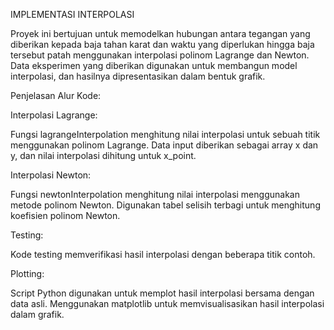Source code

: IMPLEMENTASI INTERPOLASI

Proyek ini bertujuan untuk memodelkan hubungan antara tegangan yang diberikan kepada baja tahan karat dan waktu yang diperlukan hingga baja tersebut patah menggunakan interpolasi polinom Lagrange dan Newton. Data eksperimen yang diberikan digunakan untuk membangun model interpolasi, dan hasilnya dipresentasikan dalam bentuk grafik.

Penjelasan Alur Kode:

Interpolasi Lagrange:

Fungsi lagrangeInterpolation menghitung nilai interpolasi untuk sebuah titik menggunakan polinom Lagrange.
Data input diberikan sebagai array x dan y, dan nilai interpolasi dihitung untuk x_point.

Interpolasi Newton:

Fungsi newtonInterpolation menghitung nilai interpolasi menggunakan metode polinom Newton.
Digunakan tabel selisih terbagi untuk menghitung koefisien polinom Newton.

Testing:

Kode testing memverifikasi hasil interpolasi dengan beberapa titik contoh.

Plotting:

Script Python digunakan untuk memplot hasil interpolasi bersama dengan data asli.
Menggunakan matplotlib untuk memvisualisasikan hasil interpolasi dalam grafik.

******************************

• ASSIGNED TASK
Please reproduce the entries above exactly, from their first line to the line holding "Script Python digunakan" inclusive, and nothing else; the pictures stay out.

• OUTPUT OF THE TASK
Source code

: IMPLEMENTASI INTERPOLASI

Proyek ini bertujuan untuk memodelkan hubungan antara tegangan yang diberikan kepada baja tahan karat dan waktu yang diperlukan hingga baja tersebut patah menggunakan interpolasi polinom Lagrange dan Newton. Data eksperimen yang diberikan digunakan untuk membangun model interpolasi, dan hasilnya dipresentasikan dalam bentuk grafik.

Penjelasan Alur Kode:

Interpolasi Lagrange:

Fungsi lagrangeInterpolation menghitung nilai interpolasi untuk sebuah titik menggunakan polinom Lagrange.
Data input diberikan sebagai array x dan y, dan nilai interpolasi dihitung untuk x_point.

Interpolasi Newton:

Fungsi newtonInterpolation menghitung nilai interpolasi menggunakan metode polinom Newton.
Digunakan tabel selisih terbagi untuk menghitung koefisien polinom Newton.

Testing:

Kode testing memverifikasi hasil interpolasi dengan beberapa titik contoh.

Plotting:

Script Python digunakan untuk memplot hasil interpolasi bersama dengan data asli.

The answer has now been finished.